● Document excerpt:

Support encoding comments and specifying the encoding format #328

arp242 · 2021-11-16T12:08:02Z

This allows encoding comments and setting some flags to control the
format. While toml.Marshaler added in #327 gives full control over how
you want to format something, I don't think it's especially
user-friendly to tell everyone to create a new type with all the
appropriate formatting, escaping, etc. The vast majority of of use cases
probably just call in to a few simple categories such as "use """ or
"encode this number as a hex".

I grouped both features together as they're closely related: both set
additional information on how to write keys.

What I want is something that:

allows setting attributes programmatically;
supports round-tripping by default on a standard struct;
plays well with other encoders/decoders;
has a reasonable uncumbersome API.

Most options (custom types, struct tags) fail at least one of these;
there were some PRs for struct tags, but they fail at 1, 2, and
(arguably) 4. Custom types fail at 2, 3, and probably 4.

This adds SetMeta() to the Encoder type; this is already what we have
when decoding, and all additional information will be set on it. On
MetaData we add the following types:

SetType()       Set TOML type info.
TypeInfo()      Get TOML type info.
Doc()           Set "doc comment" above the key.
Comment()       Set "inline comment" after the key.

Every TOML type has a type in this package, which support different
formatting options (see type_toml.go):

Bool
String
Int
Float
Datetime
Table
Array
ArrayTable

For example:

meta := toml.NewMetaData().
        SetType("key", toml.Int{Width: 4, Base: 16}).
        Doc("key", "A codepoint").
Comment("key", "ë")
toml.NewEncoder(os.Stdout).SetMeta(meta).Encode(struct {
        Key string `toml:"key"`
}{"ë")

Would write:

# A codepoint.
key = 0x00eb  # ë

It also has Key() to set both:

toml.NewMetaData().
    Key("key", toml.Int{Width: 4, Base: 16}, toml.Doc("A codepoint"), toml.Comment("ë")).
    Key("other", toml.Comment("..."))

The advantage of this is that it reduces the number of times you have to
type the key string to 1, but it uses interface{}. Not yet decided which
one I'll stick with, and also not a huge fan of Doc() and Comment(), but
I can't really think of anything clearer at the moment (these are the
names the Go ast uses).

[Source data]
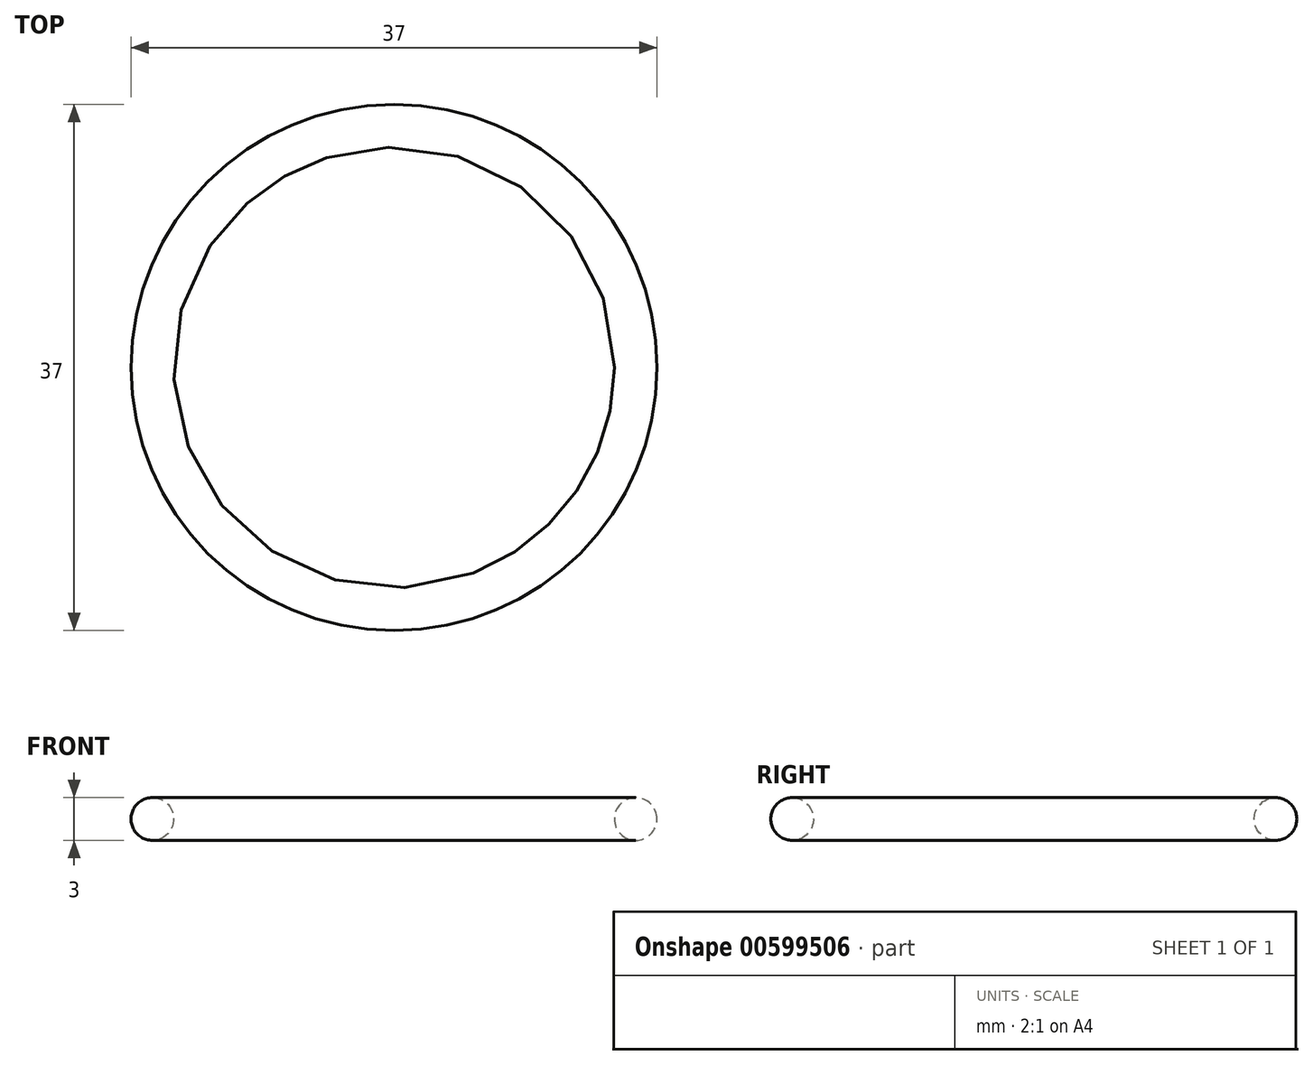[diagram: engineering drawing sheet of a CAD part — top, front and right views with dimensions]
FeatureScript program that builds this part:
annotation { "Feature Type Name" : "Feature", "Feature Type Description" : "" }
export const myFeature = defineFeature(function(context is Context, id is Id, definition is map)
    precondition{}
    {
        {
            var Q0;
            Q0=qCreatedBy(makeId("Front.planeOp"),FACE);
            var sketch = newSketch(context, id + "F0", { "sketchPlane" : qUnion([Q0])});
            skLineSegment(sketch, "E0", {"start": v(0, 7.14) * mm, "end": v(0, 0) * mm, "construction": true});
            skLineSegment(sketch, "E1", {"start": v(0, 0) * mm, "end": v(-17, 0) * mm, "construction": true});
            skCircle(sketch, "E2", {"center": v(-17, 0) * mm, "radius": 1.5 * mm});
            skSolve(sketch);
        }
        {
            var Q0;
            Q0 = qSketchRegion(id + "F0", true);
            var Q1;
            Q1=sQuery(id+"F0.wireOp",EDGE,"E0");
            revolve(context, id + "F1", {"entities" : qUnion([Q0]), "axis" : qUnion([Q1]), "revolveType" : RevolveType.FULL});
        }
    });
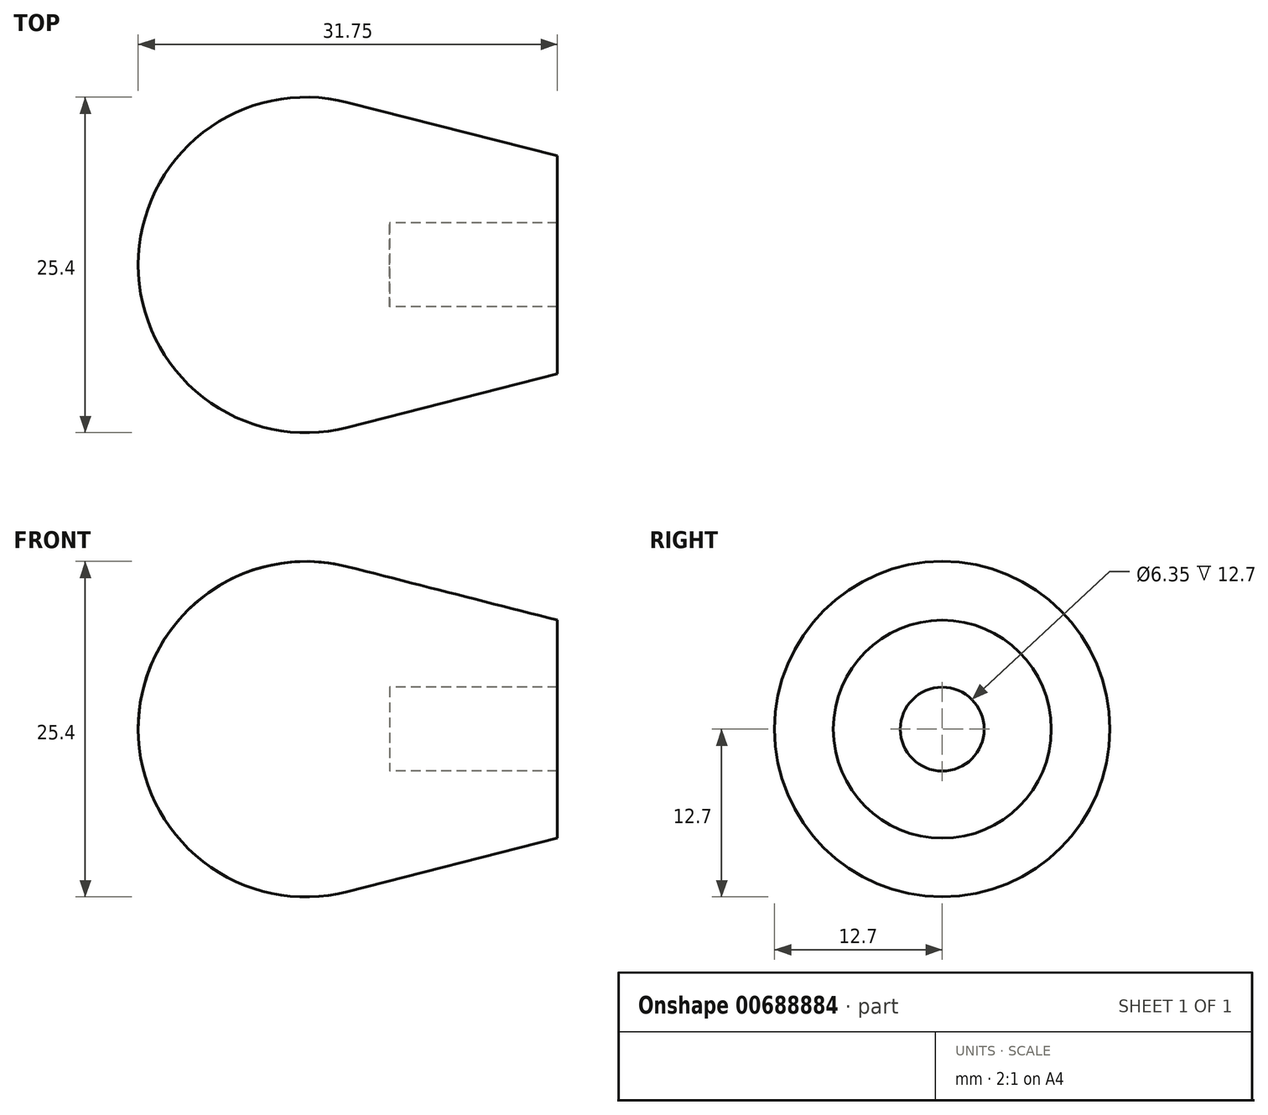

● Parts of the exercise:
• A. Answer these questions about the TOML encoder proposal:
(i) Which method does the change add to the Encoder type?
(ii) What does Comment() set, according to the list of MetaData methods?
(iii) Which two method names does the author say the Go ast uses?
• B. Write the next part of the TOML encoder proposal, picking up after its final sentence.
None of this requires the lines.

● Answers by task:
• A.
(i) SetMeta()
(ii) An "inline comment" after the key.
(iii) Doc() and Comment()

• B.
The Decode() sets all this information on the MetaData, so this:

meta, _ := toml.Decode(..)
toml.NewEncoder(os.Stdout).SetMeta(meta).Encode(..)

Will write it out as "key = 0x00eb" again, rather than "key = 235".

This way, pretty much any flag can be added programmatically without
getting in the way of JSON/YAML/whatnot encoding/decoding.

I don't especially care how you need to pass the keys as strings, but
there isn't really any good way to do it otherwise. There is also the
problem that the "key" as found in the parser may be different than the
"key" the user is expecting if you don't use toml struct tags:

type X struct { Key int }

Will read "key = 2" in to "Key", but when encoding it will write as
"Key" rather than "key". The type information will be set to "key", but
when encoding it will look for "Key", so round-tripping won't work
correct and has the potential for confusion if the wrong key is set.

This is not so easy to fix since we don't have access to the struct in
the parser. I think it's fine to just document this as a caveat and tell
people to use struct tags, which is a good idea in any case.

I'm not necessarily opposed to also adding struct tags for most of these
things, although I'm not a huge fan of them. Since struct tags can't be
set programmatically it's not really suitable for many use cases (e.g.
setting comments dynamically, using multiline strings only if the string
contains newlines, etc.) It's something that could maybe be added in a
future PR, if a lot of people ask for it.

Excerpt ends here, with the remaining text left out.